Вечером, в 5 часов, проводилась обычно вторая поверка. В иные дни она производилась четыре раза. После утренней поверки «рабочих» гнали на работу. Одни обслуживали лагерь: подметали бараки, чистили двор, работали на кухне, два раза в день выносили из уборных железные оцинкованные параши.
Несмотря на всю непривлекательность этой работы, на нее находилось немало охотников. Прежде всего она занимала только часа два в день, а как приятно было пройтись по лугу к речке, в которой мыли параши, дышать свежим воздухом, сидеть на берегу. По дороге в поле мы могли набрать веток и сучьев для топки, а иной раз стащить початок кукурузы на окрестных полях.
Дров для кухни давали мало, а веников для подметанья и того меньше. Дрова и веники интернированные должны были доставать сами в соседнем лесу. Интернированным вручали топор, ножи, они быстро рубили деревца и ветки. А «стражи» тем временем зорко следили, не идет ли владелец леса, и в случае его появления, подавали сигнал к бегству.

____

§ Список заданий:
(1) Сколько раз в день, согласно тексту о лагере, из уборных выносили параши?
(2) Повторите дословно фрагмент текста о лагере от слов «Вечером, в 5» до слов «железные оцинкованные параши.».
Материал здесь никакой роли не играет.

§ Предоставленный материал:
____

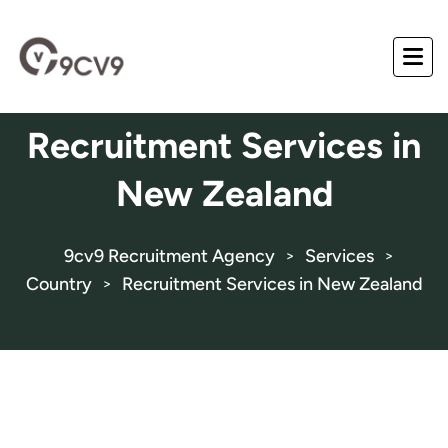
Recruitment Services in
New Zealand
9cv9 Recruitment Agency
Services
>
>
Country
Recruitment Services in New Zealand
>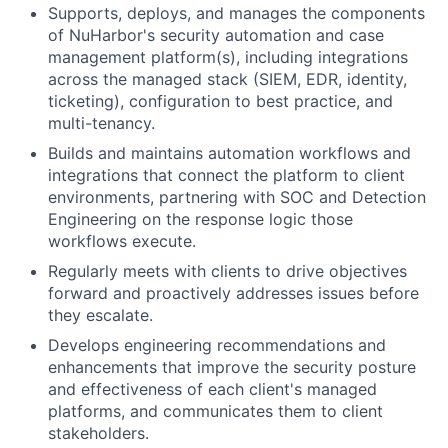
Supports, deploys, and manages the components
of NuHarbor's security automation and case
management platform(s), including integrations
across the managed stack (SIEM, EDR, identity,
ticketing), configuration to best practice, and
multi-tenancy.
Builds and maintains automation workflows and
integrations that connect the platform to client
environments, partnering with SOC and Detection
Engineering on the response logic those
workflows execute.
Regularly meets with clients to drive objectives
forward and proactively addresses issues before
they escalate.
Develops engineering recommendations and
enhancements that improve the security posture
and effectiveness of each client's managed
platforms, and communicates them to client
stakeholders.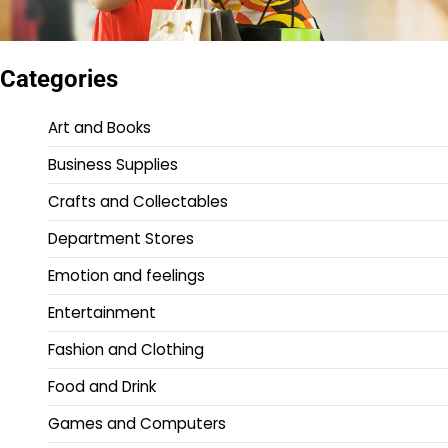
Categories
Art and Books
Business Supplies
Crafts and Collectables
Department Stores
Emotion and feelings
Entertainment
Fashion and Clothing
Food and Drink
Games and Computers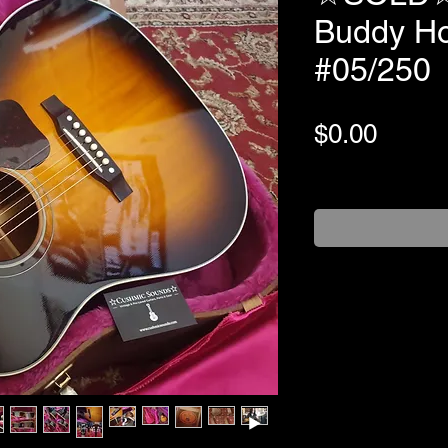
Buddy Ho
#05/250
Price
$0.00
+Shipping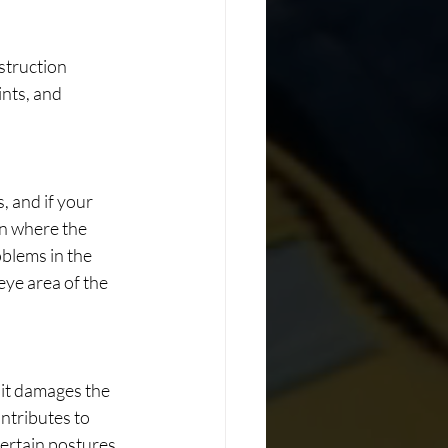
struction 
nts, and 
 and if your 
on where the 
blems in the 
eye area of the 
 it damages the 
ntributes to 
certain postures.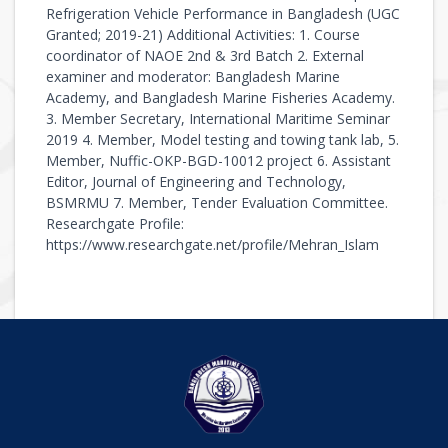
Refrigeration Vehicle Performance in Bangladesh (UGC
Granted; 2019-21) Additional Activities: 1. Course
coordinator of NAOE 2nd & 3rd Batch 2. External
examiner and moderator: Bangladesh Marine
Academy, and Bangladesh Marine Fisheries Academy.
3. Member Secretary, International Maritime Seminar
2019 4. Member, Model testing and towing tank lab, 5.
Member, Nuffic-OKP-BGD-10012 project 6. Assistant
Editor, Journal of Engineering and Technology,
BSMRMU 7. Member, Tender Evaluation Committee.
Researchgate Profile:
https://www.researchgate.net/profile/Mehran_Islam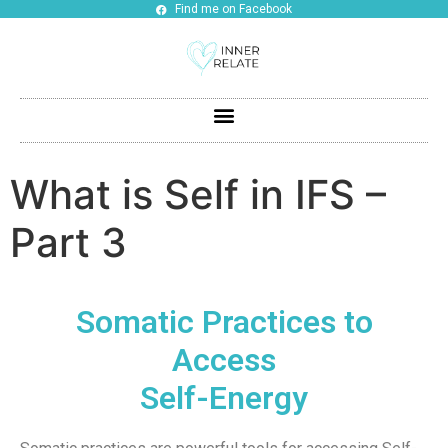
Find me on Facebook
What is Self in IFS –
Part 3
Somatic Practices to
Access
Self-Energy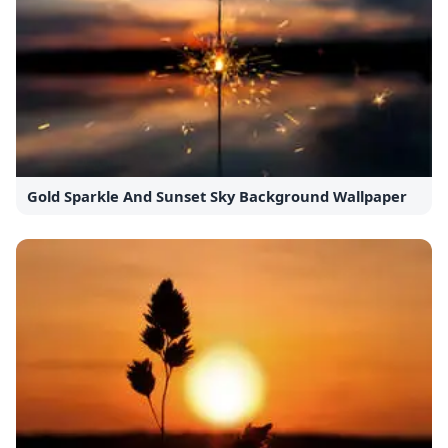
Gold Sparkle And Sunset Sky Background Wallpaper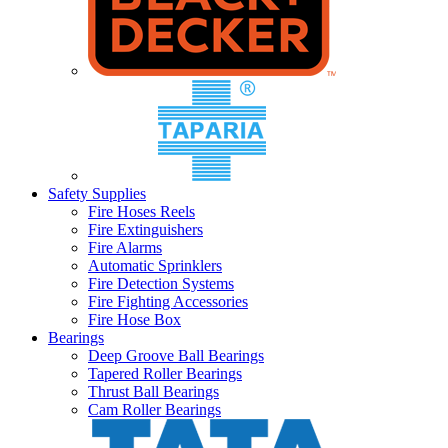
Safety Supplies
Fire Hoses Reels
Fire Extinguishers
Fire Alarms
Automatic Sprinklers
Fire Detection Systems
Fire Fighting Accessories
Fire Hose Box
Bearings
Deep Groove Ball Bearings
Tapered Roller Bearings
Thrust Ball Bearings
Cam Roller Bearings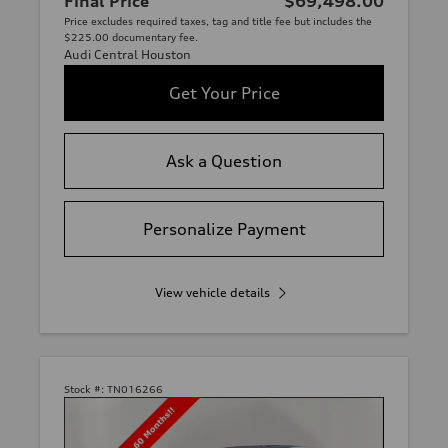
Final Price
$69,498.00
Price excludes required taxes, tag and title fee but includes the
$225.00 documentary fee.
Audi Central Houston
Get Your Price
Ask a Question
Personalize Payment
View vehicle details
Stock #:
TN016266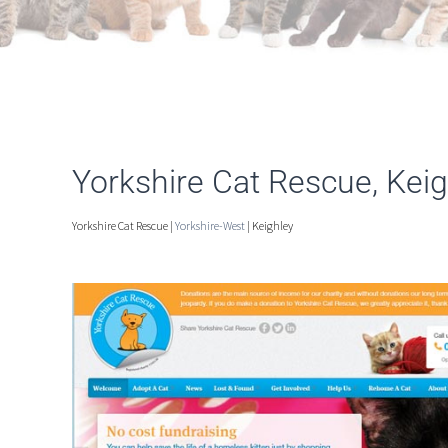
Yorkshire Cat Rescue, Keig
Yorkshire Cat Rescue |
Yorkshire-West
| Keighley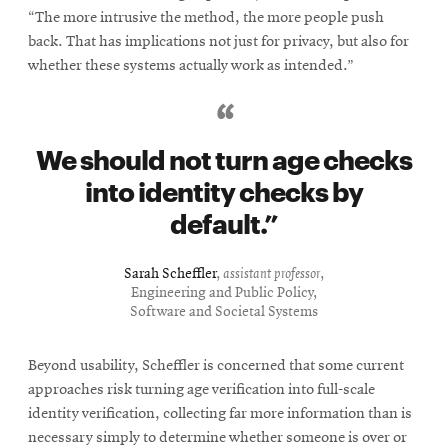
“The more intrusive the method, the more people push
back. That has implications not just for privacy, but also for
whether these systems actually work as intended.”
We should not turn age checks
into identity checks by
default.
Sarah Scheffler
,
assistant professor
,
Engineering and Public Policy,
Software and Societal Systems
Beyond usability, Scheffler is concerned that some current
approaches risk turning age verification into full-scale
identity verification, collecting far more information than is
necessary simply to determine whether someone is over or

____

§ Ответы по заданиям:
(1) Два раза в день.

(2)
Вечером, в 5 часов, проводилась обычно вторая поверка. В иные дни она производилась четыре раза. После утренней поверки «рабочих» гнали на работу. Одни обслуживали лагерь: подметали бараки, чистили двор, работали на кухне, два раза в день выносили из уборных железные оцинкованные параши.